Another plot that can be used to determine the number of segments is a scree-plot. This is a plot of the within-cluster heterogeneity on the vertical axis and the number of segments on the horizontal axis. Again, Hierarchical cluster analysis starts with many segments and groups respondents together until only one segments is left. The scree plot is created by selecting `Scree` (and `Change`) from the `Plot(s)` dropdown menu. If `Plot cutoff` is set to 0 we see results for all possible cluster solutions. To make the plot easier to evaluate, we can set `Plot cutoff` to, for example, 0.05 (i.e. show only solutions that have `Within-cluster heterogeneity` above 5%).

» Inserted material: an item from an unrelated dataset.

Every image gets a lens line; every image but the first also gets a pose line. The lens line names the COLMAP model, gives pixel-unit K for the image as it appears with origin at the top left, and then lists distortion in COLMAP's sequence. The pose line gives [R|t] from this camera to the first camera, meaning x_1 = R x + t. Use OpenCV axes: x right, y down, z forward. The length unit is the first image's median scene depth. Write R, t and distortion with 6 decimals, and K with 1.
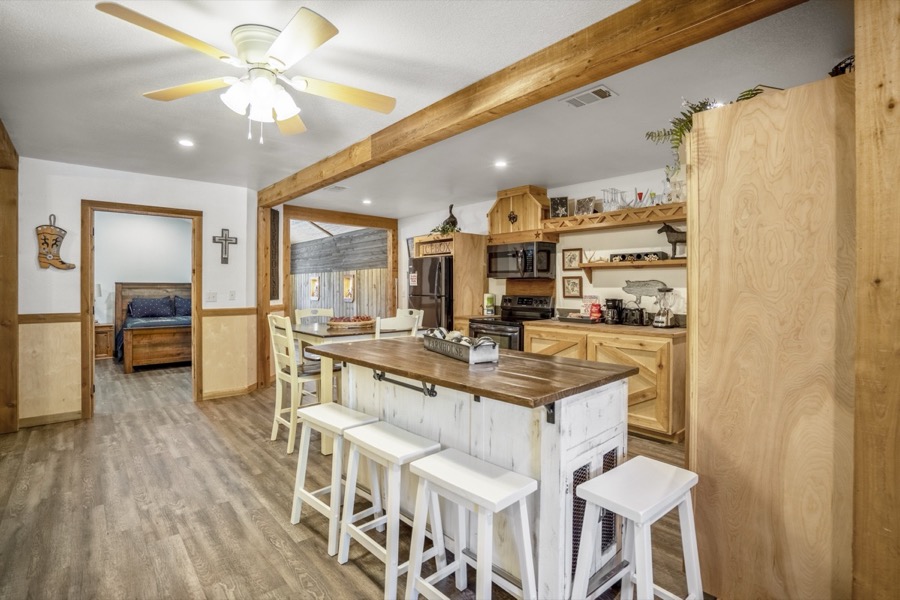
lens RADIAL K [[423.1, 0, 447.9], [0, 423.1, 289.5], [0, 0, 1]] dist [0.000136, 0.000457]
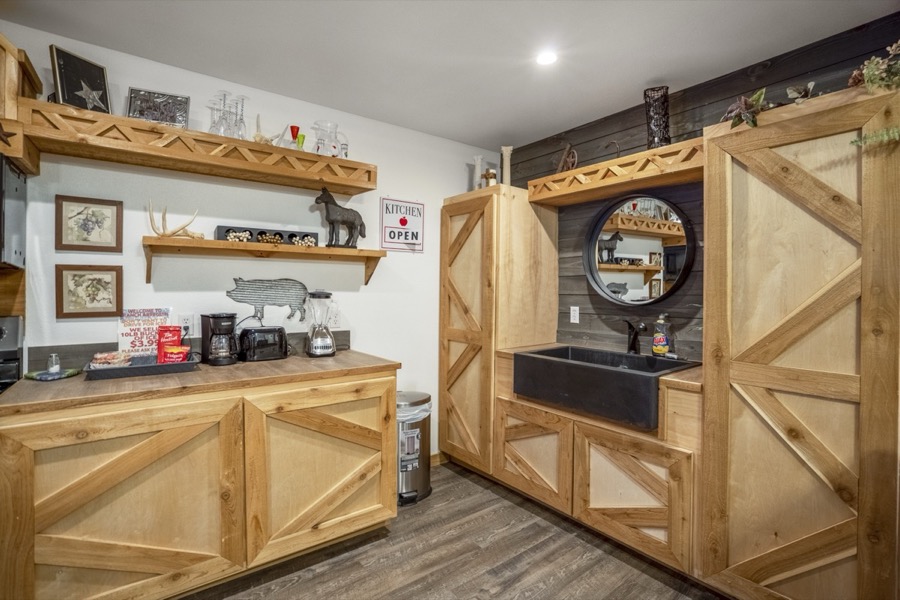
lens RADIAL K [[423.1, 0, 447.9], [0, 423.1, 289.5], [0, 0, 1]] dist [0.000136, 0.000457]
pose [[0.119225, -0.002714, 0.992864, -0.078707], [0.003846, 0.999990, 0.002272, -0.007025], [-0.992860, 0.003547, 0.119234, 0.629083]]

Reading the plot from left-to-right we see that within-segment heterogeneity increases sharply when we move from 3 to 2 segments. This is also clear from the `Change in within-cluster heterogeneity` plot (i.e., `Change`). To avoid creating a heterogeneous segment we, again, choose 3 segments. Now that we have determined the appropriate number of segments to extract we can use either _Cluster > Hierarchical_ or _Cluster > K-clustering_ to generate the final cluster solution. To download the plots click the download button on the top-right of the screen. ## Additional options * By default, data will be standardized before it is analyzed. To pass data in its raw form to the estimation algorithm, make sure the `Standardize` box is un-checked * Hierarchical cluster-analysis (HC) generates numerous clustering solutions. The highest number of clusters is equal to the number of observations in the data (e.g., ever respondent is treated as a separate cluster). The lowest number of clusters evaluated, is equal to 1 (e.g., all respondent are grouped together in a single cluster). Although, HC analysis is often used as a diagnostic tool before generating a final solution using, e.g., K-means, we can also store any specific clustering solution generated using HC. To accomplish this, first choose the `Number of clusters`, then provide a name for the variable that will contain cluster assignment information, and finally, press the `Store` button * If the data to use for clustering includes variables of type "factor", the `gower` distance will automatically be selected. For more information on the gower distance and R-package see the package vignette ### Report > Rmd Add code to _Report > Rmd_ to (re)create the analysis by clicking the icon on the bottom left of your screen or by pressing `ALT-enter` on your keyboard. If a plot was created it can be customized using `ggplot2` commands or with `gridExtra`. See example below and _Data > Visualize_ for details. ```r plot(result, plots = "change", custom = TRUE) + labs(caption = "Data used from ...") ``` To add, for example, a sub-title to a dendrogram plot use `title(sub = "Data used from ...")`. See the R graphics documentation for additional information. ### R-functions For an overview of related R-functions used by Radiant to conduct cluster analysis see _Multivariate > Cluster_ The key function from the `stats` package used in the `hclus` tool is `hclust`.